The Gold Rush brought many people from all over the globe to the newly
American land of California. While most of the Americans who came were
Eastern farmers hoping to strike it rich quickly and return home to their
families, many foreigners came with previous mining experience. These
men (they were mostly men) were needed to educate the ignorant in the
ways of mining. Chileans and Mexicans had experience and taught many whites.
Chinese miners demonstrated the value of persistence. They did not bring
new techniques but they determinedly worked sites previous abandoned by
white miners and found new riches through sheer effort. Of course, all
these mine sites were not on empty land, but in places occupied by Native
Americans. The early miners' lack of experience proved detrimental for
Native Americans, as they overran more and more land in search of gold.

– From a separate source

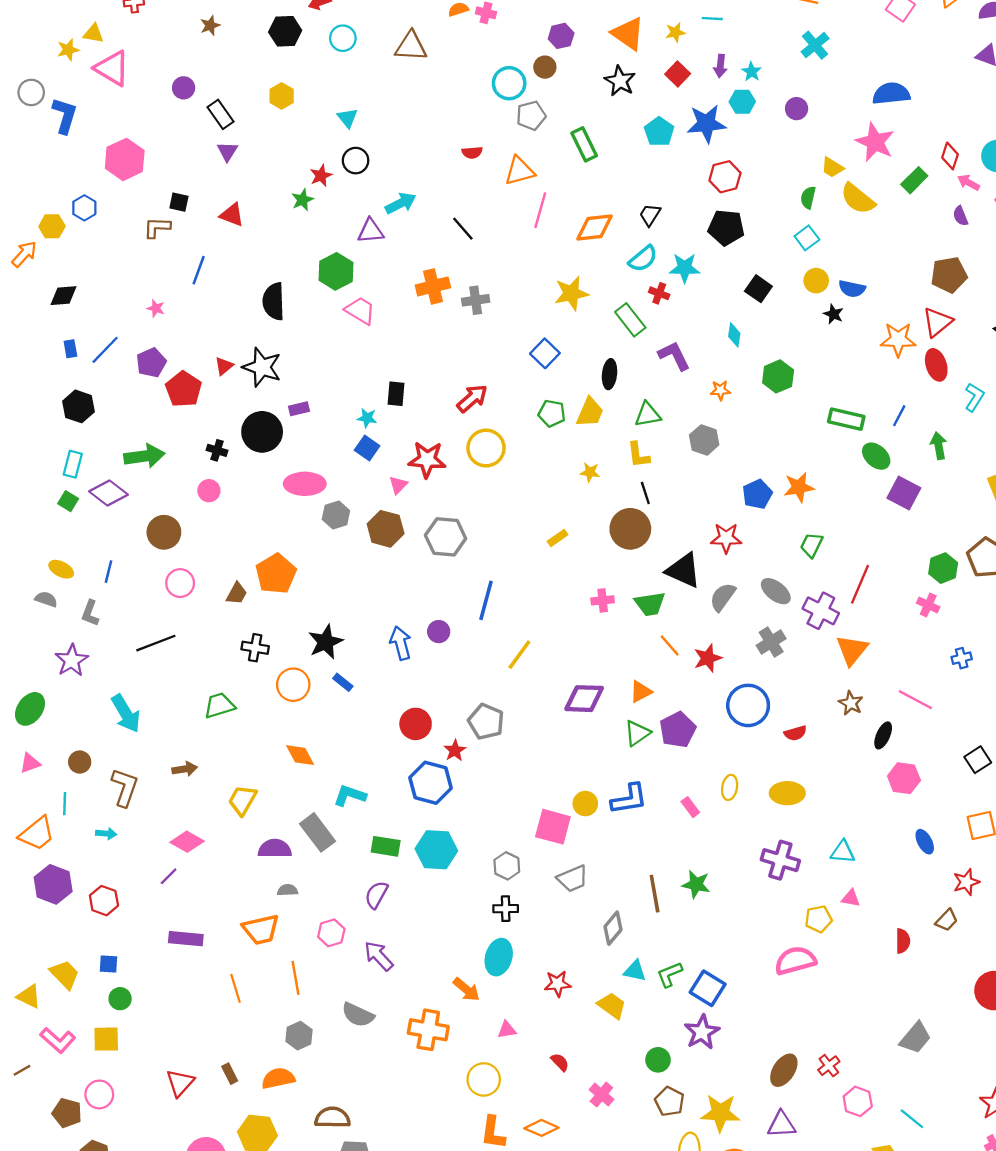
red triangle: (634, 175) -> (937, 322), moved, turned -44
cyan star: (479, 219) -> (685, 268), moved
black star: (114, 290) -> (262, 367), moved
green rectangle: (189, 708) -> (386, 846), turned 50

The California Gold Rush was a multicultural place and without the knowledge
of people who knew how to mine, it may have ended much earlier.
The mining techniques used in the Gold Rush evolved over time. This evolution
tells a much more complex story than it seems at first glance; the change
in mining techniques reveals the myth of the Gold Rush. In legend, the
Gold Rush was where a poor farmer from New York or Pennsylvania could
go, "strike it rich", and return home a wealthy man. Of course,
this rarely happened and most men returned home with less than they had
when they began their journey. However, as mining techniques changed,
even this possibility was lost. The change in mining techniques is really
the story of the evolution of the Gold Rush from an individual to a corporate
phenomenon.
A few years after 1849, when hydraulic jets were the main mode of mining,
an individual could no longer go to California to "strike it rich."
Large corporations essentially ruled the Gold Rush and literally had the
power to move mountains - or at least blast water into them and alter
their contours. Mining itself changed. No longer was it a risk, a hope,
a chance to get rich quick. Mining became just another job, and miners
were paid labor. Some corporations made money while others did not, but
the risk and reward was now in the clean hands of wealthy businessmen,
not in the dirty hands of lone miners who relied on skill, effort, and
luck to make a fortune.
Standards:
4.4 Students explain how California became an agricultural and industrial
power, tracing the transformation of the California economy and its political
and cultural development since the 1950s. (4.4.2)
8.8 Students analyze the divergent paths of the American people
in the West from 1800 to the mid-1800s and the challenges they faced.